Oil prices rose sharply on Monday, driven by a drop in U.S. oil drilling rig numbers. The rally in crude prices has given hope for overall commodity markets too as most commodities except gold climbed higher today.
The fall in the U.S. oil rig count has underpinned hopes that the oversupply scenario in the commodity can be controlled. West Texas Intermediate jumped 3.44% to $30.66 during the late Asian hours while Brent Crude, global benchmark broke the $34 per barrel level today, registering a gain of 3.4% as well.
The positive sentiment around oil helped global stock markets start their week on a strong note. According to the latest data, the number of U.S. oil rigs has touched its lowest level since December 2009, as per a report from Baker Hughes (NYSE:BHI).

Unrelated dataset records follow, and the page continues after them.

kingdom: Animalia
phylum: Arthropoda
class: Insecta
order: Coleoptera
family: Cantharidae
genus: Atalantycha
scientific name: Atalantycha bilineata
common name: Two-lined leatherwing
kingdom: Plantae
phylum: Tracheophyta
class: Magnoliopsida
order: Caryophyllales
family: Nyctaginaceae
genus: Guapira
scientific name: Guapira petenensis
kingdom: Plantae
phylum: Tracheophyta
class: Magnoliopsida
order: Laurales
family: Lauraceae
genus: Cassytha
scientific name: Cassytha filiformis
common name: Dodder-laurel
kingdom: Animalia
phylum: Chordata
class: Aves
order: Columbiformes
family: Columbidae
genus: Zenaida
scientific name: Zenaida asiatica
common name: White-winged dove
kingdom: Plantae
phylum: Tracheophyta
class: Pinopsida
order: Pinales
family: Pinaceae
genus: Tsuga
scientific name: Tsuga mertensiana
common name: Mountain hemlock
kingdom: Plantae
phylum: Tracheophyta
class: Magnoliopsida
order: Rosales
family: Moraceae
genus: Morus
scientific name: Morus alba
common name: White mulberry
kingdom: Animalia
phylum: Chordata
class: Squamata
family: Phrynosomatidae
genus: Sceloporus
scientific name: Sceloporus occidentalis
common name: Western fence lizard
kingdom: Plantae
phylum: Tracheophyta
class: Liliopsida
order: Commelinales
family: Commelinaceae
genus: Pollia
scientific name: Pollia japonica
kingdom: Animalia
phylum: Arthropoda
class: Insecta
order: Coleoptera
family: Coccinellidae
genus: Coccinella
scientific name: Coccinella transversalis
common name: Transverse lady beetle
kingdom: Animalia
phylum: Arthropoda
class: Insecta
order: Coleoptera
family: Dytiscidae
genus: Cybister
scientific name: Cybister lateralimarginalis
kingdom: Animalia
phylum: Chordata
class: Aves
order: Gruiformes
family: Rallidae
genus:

The fall in rig count is taken as an indication that oil output in the U.S. is set to fall drastically, which will contribute to the reduction in the global oil supply.
Analysts at Goldman Sachs (NYSE:GS) said that the decline in the rig count would lead to a relative decrease in the U.S. oil output by 445,000 barrels per day year-on-year in 2016. However, analysts at Morgan Stanley (NYSE:MS) believe that the markets are not yet out of the woods. The research firm is weighing the impact of the decline in demand growth, which remains a concern for the recovery in oil prices and might push back the rebalancing time between demand and supply. The bank’s analysts are particularly concerned about demand from China.
Overall, the market appears to be paying more attention to the deal between Russia and Saudi Arabia last week. According to the agreement, the two oil producing nations along with two other OPEC members have agreed on maintaining output at January levels.